The 4 Parenting Styles
Parenting experts commonly refer to four different styles of parenting:

* Authoritative – consideredthe most effective form of parenting for most children. Authoritative parents have high expectations and goals for their kids. These are tempered with an understanding of their kids' limits. These parents are willing to communicate flexibly. This can make parent-child communication easier.
* Neglectful - neglectful parenting can simply mean a lack of time spent with the child. Neglectful parents may be unfamiliar with their kids' teachers and friends. They may not care for their kids' basic needs. This type of parenting is rarely practiced on purpose. It’s important to recognise if you or someone you know has this parenting style. This type of parenting can be damaging to kids long-term.
* Permissive - permissive parents are nurturing, loving, and supportive. But they can take this too far. They often would prefer to be their child's friend than their parent. Permissive parents may avoid conflict at any cost. They rarely enforce their own rules. Doing this can be harmful for children, as they thrive on routine.
* Authoritarian - Authoritarian is not the same as authoritative parenting. Authoritarian parents are strict and demanding with their children. Their parenting style is not often flexible.
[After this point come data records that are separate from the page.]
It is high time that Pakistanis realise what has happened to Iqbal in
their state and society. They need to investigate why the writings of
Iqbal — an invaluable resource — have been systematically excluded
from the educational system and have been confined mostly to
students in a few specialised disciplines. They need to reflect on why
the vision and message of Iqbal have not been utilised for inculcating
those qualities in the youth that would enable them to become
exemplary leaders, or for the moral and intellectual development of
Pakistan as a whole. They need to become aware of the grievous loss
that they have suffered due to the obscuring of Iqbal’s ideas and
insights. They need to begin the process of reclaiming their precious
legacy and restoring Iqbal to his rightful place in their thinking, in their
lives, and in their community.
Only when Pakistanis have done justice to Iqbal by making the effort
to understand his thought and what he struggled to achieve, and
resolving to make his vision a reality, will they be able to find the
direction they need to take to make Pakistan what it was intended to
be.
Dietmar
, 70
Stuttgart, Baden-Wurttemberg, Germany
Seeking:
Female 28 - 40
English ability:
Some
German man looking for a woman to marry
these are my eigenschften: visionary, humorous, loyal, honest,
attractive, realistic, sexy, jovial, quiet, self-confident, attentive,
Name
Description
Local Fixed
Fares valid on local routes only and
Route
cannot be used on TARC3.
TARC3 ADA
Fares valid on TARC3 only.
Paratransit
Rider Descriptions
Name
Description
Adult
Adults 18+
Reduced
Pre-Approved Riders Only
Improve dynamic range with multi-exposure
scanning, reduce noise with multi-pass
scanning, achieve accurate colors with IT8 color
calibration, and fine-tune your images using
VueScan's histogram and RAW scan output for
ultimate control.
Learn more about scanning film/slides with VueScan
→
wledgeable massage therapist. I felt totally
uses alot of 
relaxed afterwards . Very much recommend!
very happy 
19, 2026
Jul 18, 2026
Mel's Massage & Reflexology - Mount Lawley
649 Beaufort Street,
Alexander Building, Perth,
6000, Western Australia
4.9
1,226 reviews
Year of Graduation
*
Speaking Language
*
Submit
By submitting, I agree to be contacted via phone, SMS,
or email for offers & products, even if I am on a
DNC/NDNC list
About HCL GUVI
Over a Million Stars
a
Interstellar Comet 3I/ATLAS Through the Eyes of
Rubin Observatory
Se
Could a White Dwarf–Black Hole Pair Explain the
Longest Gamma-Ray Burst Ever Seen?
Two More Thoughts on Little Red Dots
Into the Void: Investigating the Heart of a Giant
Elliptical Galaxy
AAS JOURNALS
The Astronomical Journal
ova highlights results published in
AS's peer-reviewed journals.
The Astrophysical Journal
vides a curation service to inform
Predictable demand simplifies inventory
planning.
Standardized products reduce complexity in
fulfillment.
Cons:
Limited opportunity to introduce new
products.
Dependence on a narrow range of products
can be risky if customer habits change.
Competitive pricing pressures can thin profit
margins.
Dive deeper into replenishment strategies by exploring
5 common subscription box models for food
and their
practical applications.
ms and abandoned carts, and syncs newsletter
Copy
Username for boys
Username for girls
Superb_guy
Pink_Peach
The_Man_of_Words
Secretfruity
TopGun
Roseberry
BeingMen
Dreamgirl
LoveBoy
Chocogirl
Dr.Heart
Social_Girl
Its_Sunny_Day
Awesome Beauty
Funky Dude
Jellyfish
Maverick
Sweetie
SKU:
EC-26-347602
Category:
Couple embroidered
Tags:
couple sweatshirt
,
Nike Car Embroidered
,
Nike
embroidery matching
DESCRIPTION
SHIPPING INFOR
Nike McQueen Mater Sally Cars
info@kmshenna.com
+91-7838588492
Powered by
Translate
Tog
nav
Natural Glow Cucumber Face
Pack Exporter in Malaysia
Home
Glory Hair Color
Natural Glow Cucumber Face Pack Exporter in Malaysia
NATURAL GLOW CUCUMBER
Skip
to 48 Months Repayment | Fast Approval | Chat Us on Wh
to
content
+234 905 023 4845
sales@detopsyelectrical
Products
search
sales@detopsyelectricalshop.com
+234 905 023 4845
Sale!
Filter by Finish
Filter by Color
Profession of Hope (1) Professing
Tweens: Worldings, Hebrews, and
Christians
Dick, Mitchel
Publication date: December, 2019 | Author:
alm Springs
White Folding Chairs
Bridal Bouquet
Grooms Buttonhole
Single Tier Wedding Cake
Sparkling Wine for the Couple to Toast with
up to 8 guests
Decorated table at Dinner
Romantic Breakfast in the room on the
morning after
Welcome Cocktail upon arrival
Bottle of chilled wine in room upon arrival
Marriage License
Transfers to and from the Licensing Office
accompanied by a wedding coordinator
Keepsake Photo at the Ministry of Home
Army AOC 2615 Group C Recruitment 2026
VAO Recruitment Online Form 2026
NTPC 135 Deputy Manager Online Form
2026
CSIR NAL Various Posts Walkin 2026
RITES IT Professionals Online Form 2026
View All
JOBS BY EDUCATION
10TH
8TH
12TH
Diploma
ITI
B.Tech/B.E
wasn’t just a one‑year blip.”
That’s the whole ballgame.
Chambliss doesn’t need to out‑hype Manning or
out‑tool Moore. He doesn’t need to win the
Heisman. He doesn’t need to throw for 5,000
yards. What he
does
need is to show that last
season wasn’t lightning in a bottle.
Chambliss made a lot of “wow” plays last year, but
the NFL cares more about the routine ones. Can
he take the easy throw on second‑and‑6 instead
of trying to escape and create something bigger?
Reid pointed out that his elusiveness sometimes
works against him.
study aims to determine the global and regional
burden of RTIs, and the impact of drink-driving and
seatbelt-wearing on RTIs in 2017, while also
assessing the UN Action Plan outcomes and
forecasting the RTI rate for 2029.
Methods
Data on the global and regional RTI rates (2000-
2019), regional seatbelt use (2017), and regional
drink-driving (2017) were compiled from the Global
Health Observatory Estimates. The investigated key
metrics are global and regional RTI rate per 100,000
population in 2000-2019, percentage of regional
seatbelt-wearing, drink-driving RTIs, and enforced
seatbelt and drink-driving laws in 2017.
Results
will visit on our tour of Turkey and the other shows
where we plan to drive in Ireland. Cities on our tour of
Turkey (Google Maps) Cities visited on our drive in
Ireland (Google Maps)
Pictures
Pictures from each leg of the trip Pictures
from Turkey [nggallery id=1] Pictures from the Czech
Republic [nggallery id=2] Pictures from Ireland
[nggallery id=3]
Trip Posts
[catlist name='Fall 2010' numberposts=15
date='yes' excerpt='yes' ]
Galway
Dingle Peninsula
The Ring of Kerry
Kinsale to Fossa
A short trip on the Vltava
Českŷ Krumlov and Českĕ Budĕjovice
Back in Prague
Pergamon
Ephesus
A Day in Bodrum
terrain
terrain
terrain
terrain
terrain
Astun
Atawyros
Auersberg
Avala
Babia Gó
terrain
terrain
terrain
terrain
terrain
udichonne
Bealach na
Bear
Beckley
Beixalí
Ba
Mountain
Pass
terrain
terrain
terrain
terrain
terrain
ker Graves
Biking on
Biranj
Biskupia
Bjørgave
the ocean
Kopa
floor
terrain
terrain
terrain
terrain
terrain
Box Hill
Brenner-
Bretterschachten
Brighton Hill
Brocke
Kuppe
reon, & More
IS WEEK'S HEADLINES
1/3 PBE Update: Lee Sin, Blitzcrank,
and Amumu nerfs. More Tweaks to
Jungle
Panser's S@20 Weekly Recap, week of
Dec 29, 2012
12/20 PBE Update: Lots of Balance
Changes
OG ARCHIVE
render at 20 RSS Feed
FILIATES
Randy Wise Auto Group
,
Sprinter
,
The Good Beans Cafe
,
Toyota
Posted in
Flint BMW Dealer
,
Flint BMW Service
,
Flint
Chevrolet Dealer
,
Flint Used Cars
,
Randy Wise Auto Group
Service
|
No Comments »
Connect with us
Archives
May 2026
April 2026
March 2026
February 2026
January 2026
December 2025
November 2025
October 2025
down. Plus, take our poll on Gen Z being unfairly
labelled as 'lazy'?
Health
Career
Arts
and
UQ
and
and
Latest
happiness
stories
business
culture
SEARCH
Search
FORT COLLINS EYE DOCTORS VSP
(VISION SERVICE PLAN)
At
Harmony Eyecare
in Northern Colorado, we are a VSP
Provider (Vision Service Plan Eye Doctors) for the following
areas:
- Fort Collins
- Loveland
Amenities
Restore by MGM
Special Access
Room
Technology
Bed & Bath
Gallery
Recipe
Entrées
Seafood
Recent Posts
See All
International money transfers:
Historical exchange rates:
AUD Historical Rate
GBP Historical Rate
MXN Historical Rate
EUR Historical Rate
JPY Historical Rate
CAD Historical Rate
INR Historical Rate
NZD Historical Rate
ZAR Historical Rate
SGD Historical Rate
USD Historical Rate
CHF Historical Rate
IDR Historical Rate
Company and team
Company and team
They generally rely on punishment to maintain obedience. There is rarely room for open communication between parents and kids.

Often we learn our parenting styles from how we ourselves were parented. Recognising our own parenting style can make it easier to communicate with our partners. No matter what type of parenting style you may have, we all need support. We all question whether we are good enough parents and whether we are doing things right.  Give yourself permission to make mistakes and tell yourself that mistakes are there to learn from.

It's good to have the support of your partner, but remember they need support too. Bio parents have invited you into their lives and have trusted you with their children. This brings its own challenges. They may be dealing with their own issues of guilt and feeling like a failure as a parent.

Keeping the channels of communication open and talking things through is key.

Support each other and parent as a unit.